Iyiki bir dışarı çıkîm dedim lan! Canım sıkıldı soğuğu umursamadan sahile inmiştim. Ama benim gibi soğuğu umursamayan bir grup serseri ve bir bayan vardı. Bayana asılınca ilk uyardım ama uyarımı dikkate almadılar ben de daldım. 3 kişilerdi ve hepsi pertti. Küçük yaşta başladığım ve hâlâ devam ettiğim sporlardan dolayı yaşıtlarıma göre daha yapılı ve güçlüydüm.

"Baba!" artık sabrım taşıyordu ve babama karşı gelmek istemiyordum. Fakat sinirlerince de ağzıma fren çekemiyordum.

"Bana inanmıyor musun?" dedim sertçe. Babam kaşlarını çattı ve benim gibi sertçe, "O ne demek ulan!" dedi, o da yetmezmiş gibi kafama bir şaplak indirdi.

Elim kafama giderken, "O zaman neden dediklerime inanmıyorsun?" dedim homurdanarak.

"Ediz inanmamak değil. Elbet inanıyorum ama dediğinin kanıtı olmalı demi oğlum."

Ofladım. Tamam bunu nasıl açıklayacağımı bilmiyordum. Piç herifler sanki inadına kızı söylememişlerdi, onların kavga çıkardıklarını söylediler başka bir şey demediler.

Iste o an babamın bana inanmadığına inat bir şey oldu.

"Beyfendi, bakar mısınız?" dedi bayan. Bu o bayandı, serserilerden kurtardığım.

"Siz o'sunuz dimi? Bana yardım eden?" dedi bayan. Yanında 23-25 yaşlarında bir adam vardı. Ikiside benden büyüktü ama bayan en fazla 22-23 yaşlarındaydı.
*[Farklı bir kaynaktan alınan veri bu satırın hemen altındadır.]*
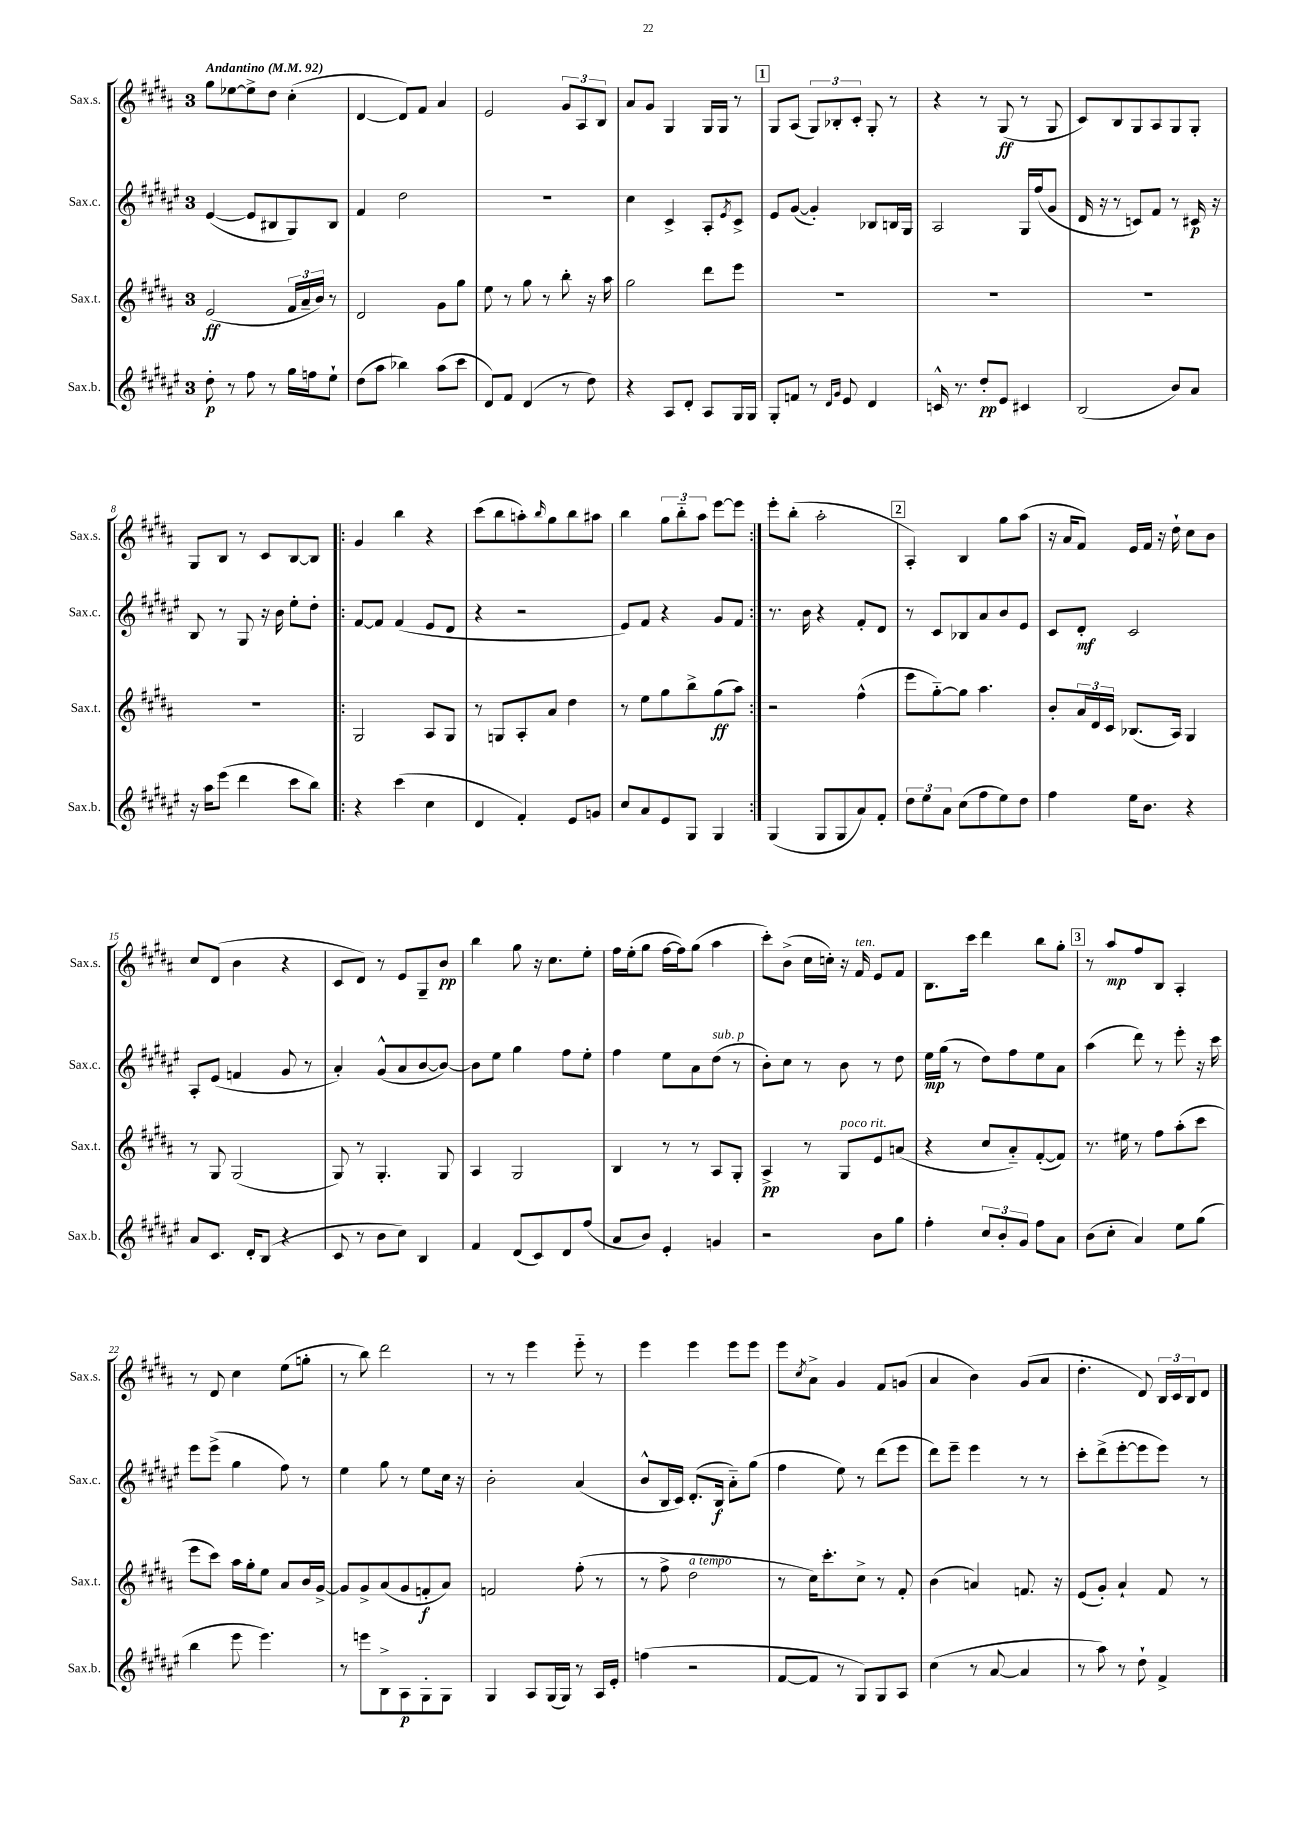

**kern	**dynam	**kern	**dynam	**kern	**dynam	**kern	**dynam
*part4	*part4	*part3	*part3	*part2	*part2	*part1	*part1
*staff4	*staff4	*staff3	*staff3	*staff2	*staff2	*staff1	*staff1
*I"Sax.b.	*	*I"Sax.t.	*	*I"Sax.c.	*	*I"Sax.s.	*
*I'Sax.b.	*	*I'Sax.t.	*	*I'Sax.c.	*	*I'Sax.s.	*
*clefG2	*	*clefG2	*	*clefG2	*	*clefG2	*
*k[f#c#g#d#a#e#]	*	*k[f#c#g#d#a#]	*	*k[f#c#g#d#a#e#]	*	*k[f#c#g#d#a#]	*
*M3/4	*	*M3/4	*	*M3/4	*	*M3/4	*
*MM92	*	*MM92	*	*MM92	*	*MM92	*
=1	=1	=1	=1	=1	=1	=1	=1
!	!	!	!	!	!	!LO:TX:a:B:t=Andantino	!
8dd#'\	p	(2e/	ff	([4e#/	.	8gg#\L	.
8r	.	.	.	.	.	[8ee-X\	.
8ff#\	.	.	.	8e#/L]	.	8ee-^\]	.
8r	.	.	.	8B#X/	.	8dd#\J	.
16gg#\LL	.	24f#/LL	.	8G#/)	.	(4cc#'\	.
.	.	24a#~/	.	.	.	.	.
16ffn\J	.	.	.	.	.	.	.
.	.	24b/JJ)	.	.	.	.	.
8ee#`\J	.	8r	.	8B#/J	.	.	.
=2	=2	=2	=2	=2	=2	=2	=2
(8dd#\L	.	2d#/	.	4f#/	.	[4d#/	.
8aa#\J	.	.	.	.	.	.	.
4bb-X\)	.	.	.	2dd#\	.	8d#/L])	.
.	.	.	.	.	.	8f#/J	.
(8aa#\L	.	8g#\L	.	.	.	4a#/	.
8ccc#\J	.	8gg#\J	.	.	.	.	.
=3	=3	=3	=3	=3	=3	=3	=3
8d#/L)	.	8ee\	.	2.r	.	2e/	.
8f#/J	.	8r	.	.	.	.	.
(4d#/	.	8gg#\	.	.	.	.	.
.	.	8r	.	.	.	.	.
8r	.	8bb'\	.	.	.	12g#/L	.
.	.	.	.	.	.	12A#/	.
8dd#\)	.	16r	.	.	.	.	.
.	.	.	.	.	.	12B/J	.
.	.	16aa#\	.	.	.	.	.
=4	=4	=4	=4	=4	=4	=4	=4
4r	.	2gg#\	.	4cc#\	.	8a#/L	.
.	.	.	.	.	.	8g#/J	.
8A#/L	.	.	.	4c#^/	.	4G#/	.
8d#'/J	.	.	.	.	.	.	.
8A#/L	.	8ddd#\L	.	8A#'/L	.	16G#/LL	.
.	.	.	.	.	.	16G#/JJ	.
.	.	.	.	8qe#/	.	.	.
16G#/L	.	8eee\J	.	8c#^/J	.	8r	.
16G#/JJ	.	.	.	.	.	.	.
!!LO:REH:place=s1:t=1
=5	=5	=5	=5	=5	=5	=5	=5
8G#'/L	.	2.r	.	8e#/L	.	8G#/L	.
8fn/J	.	.	.	([8g#/J	.	(8A#/J	.
8r	.	.	.	4g#'/])	.	12G#/L)	.
.	.	.	.	.	.	12B-X'/	.
16qqd#/LL	.	.	.	.	.	.	.
16qqg#/JJ	.	.	.	.	.	.	.
8e#/	.	.	.	.	.	.	.
.	.	.	.	.	.	12c#'/J	.
4d#/	.	.	.	8B-X/L	.	8G#'/	.
.	.	.	.	16Bn/L	.	8r	.
.	.	.	.	16G#/JJ	.	.	.
=6	=6	=6	=6	=6	=6	=6	=6
16cn^^/	.	2.r	.	2A#/	.	4r	.
8.r	.	.	.	.	.	.	.
8dd#'/L	pp	.	.	.	.	8r	.
8e#/J	.	.	.	.	.	(8G#/	ff
4c#X/	.	.	.	16G#/LL	.	8r	.
.	.	.	.	(16ff#/J	.	.	.
.	.	.	.	8g#/J	.	8G#/	.
=7	=7	=7	=7	=7	=7	=7	=7
(2B/	.	2.r	.	16d#/	.	8c#/L)	.
.	.	.	.	16r	.	.	.
.	.	.	.	8r	.	8B/	.
.	.	.	.	8cn/L)	.	8G#/	.
.	.	.	.	8f#/J	.	8A#/	.
8b/L)	.	.	.	8r	.	8G#/	.
8a#/J	.	.	.	16c#X/	p	8G#'/J	.
.	.	.	.	16r	.	.	.
!!LO:LB:g=z
=8	=8	=8	=8	=8	=8	=8	=8
16r	.	2.r	.	8B/	.	8G#/L	.
16aa#\KL	.	.	.	.	.	.	.
(8eee#\J	.	.	.	8r	.	8B/J	.
4ddd#\	.	.	.	8G#/	.	8r	.
.	.	.	.	16r	.	8c#/L	.
.	.	.	.	16b\	.	.	.
8ccc#\L	.	.	.	8ee#'\L	.	[8B/	.
8bb\J)	.	.	.	8dd#'\J	.	8B/J]	.
=9!|:	=9!|:	=9!|:	=9!|:	=9!|:	=9!|:	=9!|:	=9!|:
4r	.	2G#/	.	[8f#/L	.	4g#/	.
.	.	.	.	8f#/J]	.	.	.
(4ccc#\	.	.	.	(4f#/	.	4bb\	.
4cc#\	.	8A#/L	.	8e#/L	.	4r	.
.	.	8G#/J	.	8d#/J	.	.	.
=10	=10	=10	=10	=10	=10	=10	=10
4d#/	.	8r	.	4r	.	(8ccc#\L	.
.	.	8Gn/L	.	.	.	8bb\	.
4f#'/)	.	8A#'/	.	2r	.	8aan'\)	.
.	.	.	.	.	.	16qqbb/	.
.	.	8a#/J	.	.	.	8gg#\	.
8e#/L	.	4dd#\	.	.	.	8bb\	.
8gn/J	.	.	.	.	.	8aa#X\J	.
=11	=11	=11	=11	=11	=11	=11	=11
8cc#/L	.	8r	.	8e#/L)	.	4bb\	.
8a#/	.	8ee\L	.	8f#/J	.	.	.
8e#/	.	8gg#\	.	4r	.	12gg#\L	.
.	.	.	.	.	.	12bb\	.
8G#/J	.	8bb^\	.	.	.	.	.
.	.	.	.	.	.	12aa#\J	.
4G#/	.	(8gg#\	ff	8g#/L	.	[8eee\L	.
.	.	8aa#\J)	.	8f#/J	.	8eee\J]	.
=12:|!	=12:|!	=12:|!	=12:|!	=12:|!	=12:|!	=12:|!	=12:|!
(4G#/	.	2r	.	8.r	.	8eee'\L	.
.	.	.	.	.	.	(8bb'\J	.
.	.	.	.	16b\	.	.	.
8G#/L	.	.	.	4r	.	2aa#'\	.
8G#/	.	.	.	.	.	.	.
8a#/)	.	(4ff#^^\	.	8f#'/L	.	.	.
8f#'/J	.	.	.	8d#/J	.	.	.
!!LO:REH:place=s1:t=2
=13	=13	=13	=13	=13	=13	=13	=13
12dd#\L	.	8eee\L	.	8r	.	4A#'/)	.
12ee#\	.	.	.	.	.	.	.
.	.	[8gg#\)	.	8c#/L	.	.	.
12a#\J	.	.	.	.	.	.	.
(8cc#\L	.	8gg#\J]	.	8B-X/	.	4B/	.
8ff#\	.	4.aa#\	.	8a#/	.	.	.
8ee#\)	.	.	.	8b/	.	8gg#\L	.
8dd#\J	.	.	.	8e#/J	.	(8aa#\J	.
=14	=14	=14	=14	=14	=14	=14	=14
4ff#\	.	8b'/L	.	8c#/L	.	16r	.
.	.	.	.	.	.	16a#/KL	.
.	.	24a#/L	.	8d#'/J	mf	8f#/J)	.
.	.	24d#/	.	.	.	.	.
.	.	24c#/JJ	.	.	.	.	.
16ee#\KL	.	(8.B-X/L	.	2c#/	.	16e/LL	.
8.b\J	.	.	.	.	.	16f#/JJ	.
.	.	.	.	.	.	16r	.
.	.	16A#/Jk)	.	.	.	16dd#`\	.
4r	.	4G#/	.	.	.	8cc#\L	.
.	.	.	.	.	.	8b\J	.
!!LO:LB:g=z
=15	=15	=15	=15	=15	=15	=15	=15
8a#/L	.	8r	.	8A#'/L	.	8cc#/L	.
8.c#/J	.	8G#/	.	(8e#/J	.	(8d#/J	.
.	.	(2G#/	.	4fn/	.	4b\	.
16d#'/KL	.	.	.	.	.	.	.
(8B/J	.	.	.	.	.	.	.
4r	.	.	.	8g#/	.	4r	.
.	.	.	.	8r	.	.	.
=16	=16	=16	=16	=16	=16	=16	=16
8c#/	.	8G#/)	.	4a#'/)	.	8c#/L	.
8r	.	8r	.	.	.	8d#/J)	.
8b\L	.	4.G#'/	.	(8g#^^/L	.	8r	.
8cc#\J)	.	.	.	8a#/	.	8e/L	.
4B/	.	.	.	[8b/	.	8G#~/	.
.	.	8G#/	.	8b/J_)	.	8b/J	pp
=17	=17	=17	=17	=17	=17	=17	=17
4f#/	.	4A#/	.	8b\L]	.	4bb\	.
.	.	.	.	8ee#\J	.	.	.
(8d#/L	.	2G#/	.	4gg#\	.	8gg#\	.
8c#/)	.	.	.	.	.	16r	.
.	.	.	.	.	.	8.cc#\L	.
8d#/	.	.	.	8ff#\L	.	.	.
(8ff#/J	.	.	.	8ee#'\J	.	8ee'\J	.
=18	=18	=18	=18	=18	=18	=18	=18
8a#/L	.	4B/	.	4ff#\	.	16ff#\LL	.
.	.	.	.	.	.	(16ee'\J	.
8b/J)	.	.	.	.	.	8gg#\J	.
4e#'/	.	8r	.	8ee#\L	.	[16ff#\LL	.
.	.	.	.	.	.	16ff#\J])	.
.	.	8r	.	8a#\	.	(8gg#\J	.
!	!	!	!	!LO:TX:a:i:t=sub. p	!	!	!
4gn/	.	8A#/L	.	(8dd#\J	.	4aa#\	.
.	.	8G#'/J	.	8r	.	.	.
=19	=19	=19	=19	=19	=19	=19	=19
2r	.	4A#^/	pp	8b'\L)	.	8ccc#'\L)	.
.	.	.	.	8cc#\J	.	(8b^\J	.
.	.	8r	.	8r	.	16cc#\LL	.
.	.	.	.	.	.	16ccn'\JJ)	.
!	!	!LO:TX:a:i:t=poco rit.	!	!	!	!	!
.	.	8G#/L	.	8b\	.	16r	.
!	!	!	!	!	!	!LO:TX:a:i:t=ten.	!
.	.	.	.	.	.	16f#/	.
8b\L	.	8e/	.	8r	.	8e/L	.
8gg#\J	.	(8an/J	.	8dd#\	.	8f#/J	.
=20	=20	=20	=20	=20	=20	=20	=20
4ff#'\	.	4r	.	16ee#\LL	mp	8.B\L	.
.	.	.	.	(16gg#\JJ	.	.	.
.	.	.	.	8r	.	.	.
.	.	.	.	.	.	16ccc#\Jk	.
12cc#/L	.	8cc#/L	.	8dd#\L)	.	4ddd#\	.
12b'/	.	.	.	.	.	.	.
.	.	8a#/)	.	8ff#\	.	.	.
12g#/J	.	.	.	.	.	.	.
8ff#\L	.	([8f#'/	.	8ee#\	.	8bb\L	.
8a#\J	.	8f#/J])	.	8a#\J	.	8gg#'\J	.
!!LO:REH:place=s1:t=3
=21	=21	=21	=21	=21	=21	=21	=21
(8b\L	.	8.r	.	(4aa#\	.	8r	.
8cc#'\J	.	.	.	.	.	8aa#/L	mp
.	.	16ee#X\	.	.	.	.	.
4a#/)	.	8r	.	8ddd#\)	.	8ff#/	.
.	.	8ff#\L	.	8r	.	8B/J	.
8ee#\L	.	(8aa#'\	.	8eee#'\	.	4A#'/	.
(8gg#\J	.	8ccc#\J	.	16r	.	.	.
.	.	.	.	16ccc#\	.	.	.
!!LO:LB:g=z
=22	=22	=22	=22	=22	=22	=22	=22
4bb\	.	8eee\L	.	8eee#\L	.	8r	.
.	.	8ccc#\J)	.	(8eee#^\J	.	8d#/	.
8eee#\	.	16aa#\LL	.	4gg#\	.	4cc#\	.
.	.	16gg#'\J	.	.	.	.	.
4.eee#\)	.	8ee\J	.	.	.	.	.
.	.	8a#/L	.	8ff#\)	.	(8ee\L	.
.	.	16b/L	.	8r	.	8ggn'\J	.
.	.	[16g#^/JJ	.	.	.	.	.
=23	=23	=23	=23	=23	=23	=23	=23
8r	.	8g#/L]	.	4ee#\	.	8r	.
8eeen\L	.	8g#^/	.	.	.	8bb\)	.
8B^\	.	(8a#/	.	8gg#\	.	2ddd#\	.
8A#\	p	8g#/	.	8r	.	.	.
8G#'\	.	8fn'/	f	8ee#\L	.	.	.
8G#\J	.	8a#/J)	.	16cc#\Jk	.	.	.
.	.	.	.	16r	.	.	.
=24	=24	=24	=24	=24	=24	=24	=24
4G#/	.	2fn/	.	2b'\	.	8r	.
.	.	.	.	.	.	8r	.
8A#/L	.	.	.	.	.	4eee\	.
(16G#/L	.	.	.	.	.	.	.
16G#/JJ)	.	.	.	.	.	.	.
8r	.	(8ff#'\	.	(4a#/	.	8eee\	.
16A#/LL	.	8r	.	.	.	8r	.
16e#'/JJ	.	.	.	.	.	.	.
=25	=25	=25	=25	=25	=25	=25	=25
(4ffn\	.	8r	.	8b^^/L	.	4eee\	.
.	.	8ff#^\	.	16B/L	.	.	.
.	.	.	.	16c#/JJ)	.	.	.
!	!	!LO:TX:a:i:t=a tempo	!	!	!	!	!
2r	.	2dd#\	.	(8.d#'/L	.	4eee\	.
.	.	.	.	16B/Jk	f	.	.
.	.	.	.	8a#\L)	.	8eee\L	.
.	.	.	.	(8gg#\J	.	8eee\J	.
=26	=26	=26	=26	=26	=26	=26	=26
[8f#/L	.	8r	.	4ff#\	.	8eee\L	.
.	.	.	.	.	.	8qcc#/	.
8f#/J]	.	16cc#\KL)	.	.	.	8a#^\J	.
.	.	8.ccc#'\	.	.	.	.	.
8r	.	.	.	8ee#\)	.	4g#/	.
8G#/L)	.	8cc#^\J	.	8r	.	.	.
8G#/	.	8r	.	(8ddd#\L	.	8f#/L	.
8A#/J	.	8f#'/	.	8eee#\J	.	(8gn/J	.
=27	=27	=27	=27	=27	=27	=27	=27
(4cc#\	.	(4b\	.	8ddd#\L)	.	4a#/	.
.	.	.	.	8eee#~\J	.	.	.
8r	.	4an/)	.	4eee#\	.	4b\)	.
[8a#/	.	.	.	.	.	.	.
4a#/]	.	8.fn/	.	8r	.	(8g#/L	.
.	.	.	.	8r	.	8a#/J	.
.	.	16r	.	.	.	.	.
=28	=28	=28	=28	=28	=28	=28	=28
8r	.	(8e/L	.	8ccc#'\L	.	4.dd#'\	.
8aa#\)	.	8g#'/J)	.	(8ddd#^\	.	.	.
8r	.	4a#`/	.	[8eee#'\	.	.	.
8dd#`\	.	.	.	8eee#\]	.	8d#/)	.
4f#^/	.	8f#/	.	8eee#\J)	.	24B/LL	.
.	.	.	.	.	.	24c#/	.
.	.	.	.	.	.	24B/J	.
.	.	8r	.	8r	.	8d#/J	.
==	==	==	==	==	==	==	==
*-	*-	*-	*-	*-	*-	*-	*-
Kafamı salladım. Sonra da babama dönüp, utanmasını sağladım. Babam tek kaşı kalkmış olanları anlamaya çalışıyor gibiydi. Bakışları bana dönünce, sırıtan bir yüzle karşılaştı. Işte o zaman babam için her şey çözülmüştü.

"Evet. İyisiniz umarım." dedim kibarca. Kusmak istiyorum. Ben? ve Kibarlık?

"Evet iyiyim teşekkürler. Siz olmasaydınız sonunu düşünemiyorum." dedi bayan, sonlara doğru sesi kısılırken.

Bu sefer yanındaki adam konuşmaya başladı. Bir elini bayanın omzuna attı, diğer elini ise bana uzatıp, "Eşime yardım etmişsiniz. Sağolun!" dedi.

Adamın elini sıkıp, "Ne demek ama bir dahakine eşiniz bu kadar şanslı olmaz!" dedim. Adam ağır ağır başını salladı. Sonra bayan, bana tekrar teşekkür edip, bizim daha demin çıktığımız karakol kapısına ilerlediler.

Bakışlarım tekrar babama çevirdiğimde, eli ensesindeki saçlarda, bakışları ise yerde bir şeyler geveliyordu.

Yalandan boğazımı temizleyip babamın dikkatini çektim. Ellerimi cebime yerleştirdim ve "Çok acıyor be baba!" dedim kinayeli bir sesle. Tabi babam bu imayı anlamadı ve telaş yaptı.

"Ediz! Neren acıyor!? Yaralandığını şimdi mi  söylüyorsun!?" babamın bu telaşına ne kadar gülmek istesem de kendimi kastım.

"Baba sakin ol." dedim aynı zamanda da yürümeye devam ettim.